Santa Casa de São Paulo - ISCMSP/FCMSCSP (SP) — Prova 2021
Uma paciente foi à consulta, com o médico de família, para seguimento da hipertensão, que está descontrolada. Relatou que não faz o uso da medicação por causa dos efeitos colaterais e questionou se haveria alguma alternativa para o tratamento. O médico informou que outra medicação teve resultados parecidos nos estudos clínicos, mas que ela não está na lista do Rename por ter um custo um pouco mais alto. Eficácia, efetividade e eficiência são termos que podem passar por sinônimos para o público leigo, mas possuem significados diferentes para especialistas em pesquisas clínicas.Com base nesse caso hipotético, assinale a alternativa que apresenta os conceitos na ordem em que aparecem no texto.
Efetividade (uso real) ≠ Eficácia (estudo ideal) ≠ Eficiência (custo-benefício).
A efetividade refere-se ao desempenho de uma intervenção em condições reais de uso, enquanto a eficácia avalia o desempenho em condições ideais e controladas (estudos clínicos). A eficiência, por sua vez, analisa a relação custo-benefício da intervenção.
No campo da saúde e da pesquisa clínica, os termos eficácia, efetividade e eficiência são frequentemente utilizados, mas possuem significados distintos e cruciais para a avaliação de intervenções e a tomada de decisões em saúde. Compreender essas diferenças é fundamental para profissionais e estudantes de medicina, especialmente no contexto da gestão de recursos e da prática baseada em evidências. A **eficácia** refere-se à capacidade de uma intervenção (medicamento, procedimento) de produzir o efeito desejado em condições ideais e controladas, tipicamente demonstrada em ensaios clínicos randomizados. É a prova de que a intervenção "pode" funcionar. A **efetividade**, por sua vez, avalia o desempenho da mesma intervenção em condições reais de uso, na prática clínica diária, considerando fatores como adesão do paciente, comorbidades e variabilidade do ambiente de saúde. É a prova de que a intervenção "funciona" na vida real. No caso da questão, a paciente não adere ao tratamento devido a efeitos colaterais, o que compromete a efetividade do medicamento atual. A **eficiência** relaciona os resultados obtidos com os recursos utilizados, ou seja, a relação custo-benefício de uma intervenção. Uma intervenção pode ser eficaz e efetiva, mas não ser eficiente se seu custo for proibitivo em comparação com alternativas que oferecem benefícios semelhantes.
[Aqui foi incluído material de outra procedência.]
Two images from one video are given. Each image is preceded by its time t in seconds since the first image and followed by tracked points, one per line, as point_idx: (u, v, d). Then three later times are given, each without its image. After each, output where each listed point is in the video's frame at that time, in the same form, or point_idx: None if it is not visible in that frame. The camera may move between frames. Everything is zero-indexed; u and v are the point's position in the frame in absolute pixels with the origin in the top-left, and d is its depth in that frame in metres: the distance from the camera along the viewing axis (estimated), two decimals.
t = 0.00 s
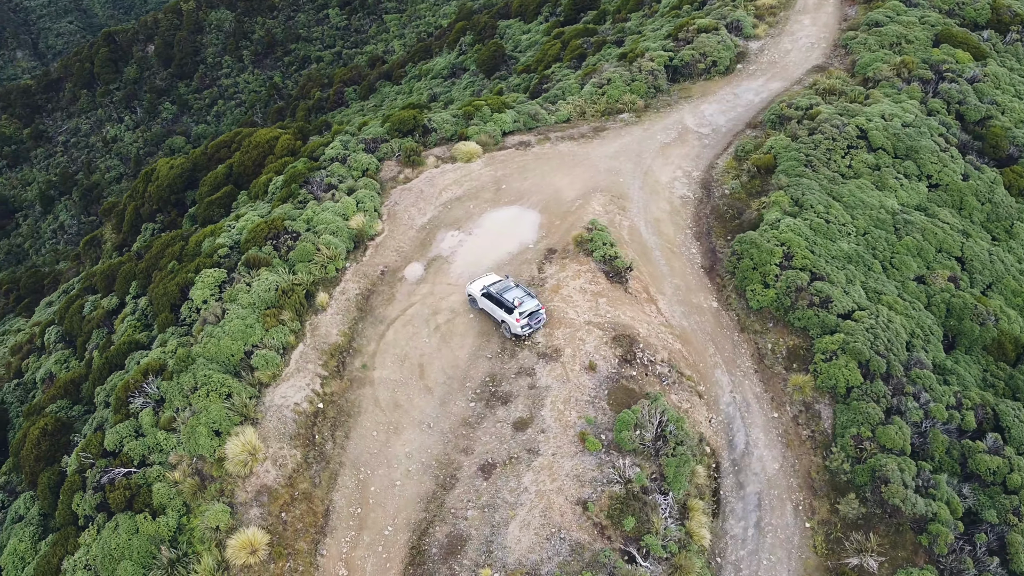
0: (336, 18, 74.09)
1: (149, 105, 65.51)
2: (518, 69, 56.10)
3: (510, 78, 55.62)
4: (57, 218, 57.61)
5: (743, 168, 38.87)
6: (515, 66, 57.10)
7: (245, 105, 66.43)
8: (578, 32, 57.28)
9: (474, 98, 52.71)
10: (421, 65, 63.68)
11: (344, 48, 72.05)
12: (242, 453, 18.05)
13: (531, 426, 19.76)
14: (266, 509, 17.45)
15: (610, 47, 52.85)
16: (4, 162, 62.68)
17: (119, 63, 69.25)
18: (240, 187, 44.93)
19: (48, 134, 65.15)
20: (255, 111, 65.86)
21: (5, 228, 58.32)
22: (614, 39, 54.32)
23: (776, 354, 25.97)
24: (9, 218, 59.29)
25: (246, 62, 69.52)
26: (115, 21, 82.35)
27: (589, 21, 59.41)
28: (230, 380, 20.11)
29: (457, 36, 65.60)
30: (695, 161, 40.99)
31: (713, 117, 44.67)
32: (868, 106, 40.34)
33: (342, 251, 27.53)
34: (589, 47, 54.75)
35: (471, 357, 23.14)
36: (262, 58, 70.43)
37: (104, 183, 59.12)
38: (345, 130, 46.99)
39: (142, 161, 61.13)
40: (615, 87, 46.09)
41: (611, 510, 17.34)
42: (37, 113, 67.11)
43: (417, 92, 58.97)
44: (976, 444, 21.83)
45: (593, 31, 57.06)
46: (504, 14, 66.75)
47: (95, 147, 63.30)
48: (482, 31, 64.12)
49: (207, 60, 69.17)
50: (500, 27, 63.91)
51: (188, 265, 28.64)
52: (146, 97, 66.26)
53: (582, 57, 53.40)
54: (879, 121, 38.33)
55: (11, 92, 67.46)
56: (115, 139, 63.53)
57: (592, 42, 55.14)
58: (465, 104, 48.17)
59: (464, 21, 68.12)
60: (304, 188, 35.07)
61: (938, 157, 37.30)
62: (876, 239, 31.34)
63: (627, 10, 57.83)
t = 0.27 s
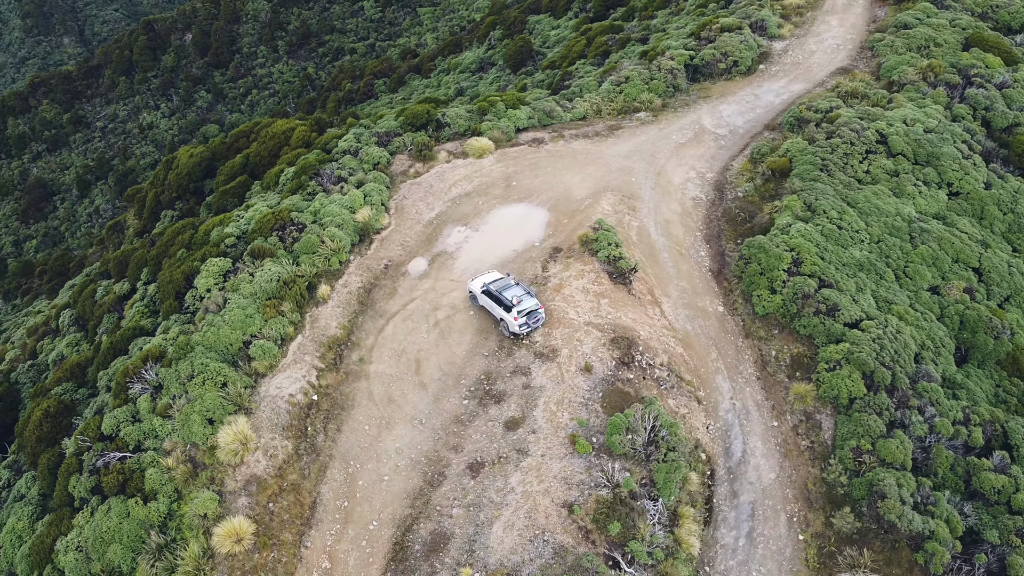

A inclusão de medicamentos em listas como a Relação Nacional de Medicamentos Essenciais (Rename) frequentemente considera a eficiência, buscando otimizar o uso dos recursos públicos de saúde. Assim, a sequência correta dos conceitos no caso é efetividade (problema de adesão), eficácia (resultados em estudos clínicos) e eficiência (custo na Rename).
Eficácia refere-se à capacidade de uma intervenção produzir um efeito benéfico em condições ideais e controladas, como em ensaios clínicos. Efetividade, por outro lado, avalia o desempenho da intervenção em condições reais de prática clínica, considerando fatores como adesão e comorbidades.
A eficiência, que é a relação custo-benefício, é um critério fundamental para a inclusão de medicamentos na Relação Nacional de Medicamentos Essenciais (Rename). Medicamentos com alta eficácia e efetividade, mas com custo muito elevado em comparação a alternativas, podem não ser incluídos por questões de eficiência e sustentabilidade do sistema de saúde.
A adesão ao tratamento é um fator do mundo real que influencia diretamente se o paciente receberá a intervenção conforme prescrito, impactando a efetividade. Em ensaios clínicos (eficácia), a adesão é geralmente monitorada e incentivada, minimizando seu impacto na avaliação do potencial máximo do tratamento.